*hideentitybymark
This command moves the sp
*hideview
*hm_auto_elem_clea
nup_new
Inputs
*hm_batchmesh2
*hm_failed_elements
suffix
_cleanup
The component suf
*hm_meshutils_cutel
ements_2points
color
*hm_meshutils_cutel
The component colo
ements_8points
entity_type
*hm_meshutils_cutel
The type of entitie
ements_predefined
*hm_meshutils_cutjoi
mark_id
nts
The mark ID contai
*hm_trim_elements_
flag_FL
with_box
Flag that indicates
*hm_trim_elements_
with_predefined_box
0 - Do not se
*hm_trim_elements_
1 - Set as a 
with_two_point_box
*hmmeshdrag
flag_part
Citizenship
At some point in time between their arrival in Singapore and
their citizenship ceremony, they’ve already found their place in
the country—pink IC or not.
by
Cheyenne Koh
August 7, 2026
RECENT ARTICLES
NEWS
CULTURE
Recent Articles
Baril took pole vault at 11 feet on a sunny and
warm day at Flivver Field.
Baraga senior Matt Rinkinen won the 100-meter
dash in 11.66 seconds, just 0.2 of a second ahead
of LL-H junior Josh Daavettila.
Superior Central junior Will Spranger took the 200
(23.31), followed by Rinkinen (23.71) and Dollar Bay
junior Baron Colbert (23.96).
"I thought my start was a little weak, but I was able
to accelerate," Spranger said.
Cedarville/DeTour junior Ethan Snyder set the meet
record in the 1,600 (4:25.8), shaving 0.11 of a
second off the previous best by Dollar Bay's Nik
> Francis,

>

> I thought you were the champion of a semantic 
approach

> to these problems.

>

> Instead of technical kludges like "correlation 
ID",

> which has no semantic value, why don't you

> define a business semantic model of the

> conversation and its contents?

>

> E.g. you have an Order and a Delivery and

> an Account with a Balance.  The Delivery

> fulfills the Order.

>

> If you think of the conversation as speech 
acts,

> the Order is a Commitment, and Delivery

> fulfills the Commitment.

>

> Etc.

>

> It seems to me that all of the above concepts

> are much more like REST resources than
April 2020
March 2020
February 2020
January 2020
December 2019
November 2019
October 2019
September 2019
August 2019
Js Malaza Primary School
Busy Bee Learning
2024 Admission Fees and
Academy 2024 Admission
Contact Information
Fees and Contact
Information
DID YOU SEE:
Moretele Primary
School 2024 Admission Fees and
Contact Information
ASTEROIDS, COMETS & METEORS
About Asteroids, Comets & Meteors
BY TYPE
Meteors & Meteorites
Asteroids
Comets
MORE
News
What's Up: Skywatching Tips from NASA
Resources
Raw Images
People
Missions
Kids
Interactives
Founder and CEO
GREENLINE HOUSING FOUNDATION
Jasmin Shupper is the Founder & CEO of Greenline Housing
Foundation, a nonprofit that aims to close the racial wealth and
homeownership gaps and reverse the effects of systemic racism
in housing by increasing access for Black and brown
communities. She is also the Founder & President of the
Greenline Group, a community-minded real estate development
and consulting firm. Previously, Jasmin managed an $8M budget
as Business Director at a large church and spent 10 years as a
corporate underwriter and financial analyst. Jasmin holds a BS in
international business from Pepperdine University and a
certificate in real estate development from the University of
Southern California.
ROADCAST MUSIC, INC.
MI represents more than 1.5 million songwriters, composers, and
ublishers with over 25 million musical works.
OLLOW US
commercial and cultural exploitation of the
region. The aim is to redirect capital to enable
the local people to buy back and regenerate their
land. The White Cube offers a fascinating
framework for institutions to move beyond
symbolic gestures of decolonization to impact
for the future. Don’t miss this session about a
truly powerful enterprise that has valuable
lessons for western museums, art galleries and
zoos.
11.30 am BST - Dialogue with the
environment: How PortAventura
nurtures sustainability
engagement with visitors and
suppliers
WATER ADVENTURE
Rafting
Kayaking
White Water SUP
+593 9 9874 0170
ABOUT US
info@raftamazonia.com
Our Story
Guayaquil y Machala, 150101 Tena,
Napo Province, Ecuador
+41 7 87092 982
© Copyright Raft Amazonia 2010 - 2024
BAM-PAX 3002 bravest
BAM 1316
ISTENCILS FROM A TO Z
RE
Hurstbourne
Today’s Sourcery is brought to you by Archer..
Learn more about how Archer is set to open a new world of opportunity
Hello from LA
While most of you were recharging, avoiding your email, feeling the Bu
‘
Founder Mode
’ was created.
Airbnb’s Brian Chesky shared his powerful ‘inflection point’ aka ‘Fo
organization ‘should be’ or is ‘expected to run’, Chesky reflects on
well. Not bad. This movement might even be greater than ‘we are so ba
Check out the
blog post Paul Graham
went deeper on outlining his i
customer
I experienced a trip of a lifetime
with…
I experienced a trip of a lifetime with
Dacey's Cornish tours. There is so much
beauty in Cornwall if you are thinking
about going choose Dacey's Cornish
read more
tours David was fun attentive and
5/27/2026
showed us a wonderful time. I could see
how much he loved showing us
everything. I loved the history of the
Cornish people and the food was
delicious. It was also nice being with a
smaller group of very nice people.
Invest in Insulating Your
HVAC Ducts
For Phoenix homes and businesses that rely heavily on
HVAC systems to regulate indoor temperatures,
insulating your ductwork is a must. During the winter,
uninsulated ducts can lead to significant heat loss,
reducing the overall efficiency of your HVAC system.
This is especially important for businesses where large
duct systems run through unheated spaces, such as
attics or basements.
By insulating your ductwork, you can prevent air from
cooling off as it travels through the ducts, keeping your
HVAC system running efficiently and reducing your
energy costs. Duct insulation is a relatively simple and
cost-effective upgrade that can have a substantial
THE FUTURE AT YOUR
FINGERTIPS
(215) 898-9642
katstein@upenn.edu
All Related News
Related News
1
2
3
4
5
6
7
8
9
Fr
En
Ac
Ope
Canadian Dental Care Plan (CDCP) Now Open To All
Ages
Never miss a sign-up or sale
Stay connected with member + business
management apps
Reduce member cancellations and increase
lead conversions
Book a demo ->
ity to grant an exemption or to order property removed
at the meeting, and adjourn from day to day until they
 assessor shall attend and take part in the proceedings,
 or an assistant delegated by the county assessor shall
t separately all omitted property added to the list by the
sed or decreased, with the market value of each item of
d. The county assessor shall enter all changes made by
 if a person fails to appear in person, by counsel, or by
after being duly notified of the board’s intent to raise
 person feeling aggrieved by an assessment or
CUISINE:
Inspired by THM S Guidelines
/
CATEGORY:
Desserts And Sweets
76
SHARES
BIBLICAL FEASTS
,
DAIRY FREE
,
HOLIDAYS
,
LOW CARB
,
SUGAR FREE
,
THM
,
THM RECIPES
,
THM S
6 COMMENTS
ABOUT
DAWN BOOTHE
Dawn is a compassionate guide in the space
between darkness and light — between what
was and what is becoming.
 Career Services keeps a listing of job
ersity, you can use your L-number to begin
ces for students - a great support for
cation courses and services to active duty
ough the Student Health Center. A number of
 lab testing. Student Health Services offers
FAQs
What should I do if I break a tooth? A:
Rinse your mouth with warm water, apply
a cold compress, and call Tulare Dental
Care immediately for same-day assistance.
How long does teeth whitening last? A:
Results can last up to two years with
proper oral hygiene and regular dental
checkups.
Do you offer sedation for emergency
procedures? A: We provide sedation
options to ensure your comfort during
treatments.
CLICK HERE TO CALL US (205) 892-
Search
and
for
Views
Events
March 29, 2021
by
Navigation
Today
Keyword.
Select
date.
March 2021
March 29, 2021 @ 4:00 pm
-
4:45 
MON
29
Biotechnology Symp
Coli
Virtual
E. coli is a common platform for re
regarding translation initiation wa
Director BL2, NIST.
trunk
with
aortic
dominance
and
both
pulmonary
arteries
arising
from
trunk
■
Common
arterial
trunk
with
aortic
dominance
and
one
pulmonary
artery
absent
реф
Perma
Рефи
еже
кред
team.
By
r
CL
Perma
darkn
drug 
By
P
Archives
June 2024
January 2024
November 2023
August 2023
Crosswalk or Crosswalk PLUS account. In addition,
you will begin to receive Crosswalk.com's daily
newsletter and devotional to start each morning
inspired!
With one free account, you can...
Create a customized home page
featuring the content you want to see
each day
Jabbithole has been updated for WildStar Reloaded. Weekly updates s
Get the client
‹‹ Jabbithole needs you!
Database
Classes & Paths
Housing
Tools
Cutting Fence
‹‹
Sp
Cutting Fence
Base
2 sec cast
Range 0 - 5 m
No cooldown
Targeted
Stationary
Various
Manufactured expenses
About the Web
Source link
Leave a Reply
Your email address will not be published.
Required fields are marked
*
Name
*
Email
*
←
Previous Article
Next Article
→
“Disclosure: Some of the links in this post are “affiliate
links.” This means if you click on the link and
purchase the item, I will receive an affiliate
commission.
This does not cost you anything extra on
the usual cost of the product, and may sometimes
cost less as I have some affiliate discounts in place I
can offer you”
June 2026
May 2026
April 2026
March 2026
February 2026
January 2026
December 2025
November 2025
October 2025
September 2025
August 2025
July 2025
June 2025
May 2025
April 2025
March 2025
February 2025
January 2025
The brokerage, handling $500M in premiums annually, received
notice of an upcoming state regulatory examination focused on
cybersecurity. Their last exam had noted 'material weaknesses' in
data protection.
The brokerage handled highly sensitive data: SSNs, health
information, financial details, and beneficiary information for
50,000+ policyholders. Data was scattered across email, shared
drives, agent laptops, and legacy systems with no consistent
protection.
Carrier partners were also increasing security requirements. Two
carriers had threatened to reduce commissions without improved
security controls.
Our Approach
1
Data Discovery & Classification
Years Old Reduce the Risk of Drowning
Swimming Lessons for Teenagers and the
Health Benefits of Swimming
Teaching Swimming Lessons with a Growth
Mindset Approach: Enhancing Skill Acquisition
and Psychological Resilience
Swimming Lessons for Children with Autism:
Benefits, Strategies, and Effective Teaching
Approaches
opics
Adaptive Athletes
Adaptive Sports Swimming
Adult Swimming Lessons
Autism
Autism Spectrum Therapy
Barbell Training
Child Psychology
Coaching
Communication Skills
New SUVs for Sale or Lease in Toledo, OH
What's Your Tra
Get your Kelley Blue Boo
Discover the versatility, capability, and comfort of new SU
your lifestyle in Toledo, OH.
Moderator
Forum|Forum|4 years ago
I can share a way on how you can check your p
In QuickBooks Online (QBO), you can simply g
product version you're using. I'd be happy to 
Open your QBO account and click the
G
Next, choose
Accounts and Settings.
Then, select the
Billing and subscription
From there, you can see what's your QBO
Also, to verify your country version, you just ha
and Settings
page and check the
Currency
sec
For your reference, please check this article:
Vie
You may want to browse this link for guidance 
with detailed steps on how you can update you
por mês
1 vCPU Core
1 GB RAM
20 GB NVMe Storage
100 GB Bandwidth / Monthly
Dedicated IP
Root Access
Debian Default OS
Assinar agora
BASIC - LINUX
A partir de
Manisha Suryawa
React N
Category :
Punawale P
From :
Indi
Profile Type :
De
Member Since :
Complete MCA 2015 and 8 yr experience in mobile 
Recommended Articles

**Exercise instructions**
Go through the items and copy out each line that contains the word "Cornish".

**Task output**
Dacey's Cornish tours. There is so much
about going choose Dacey's Cornish
Cornish people and the food was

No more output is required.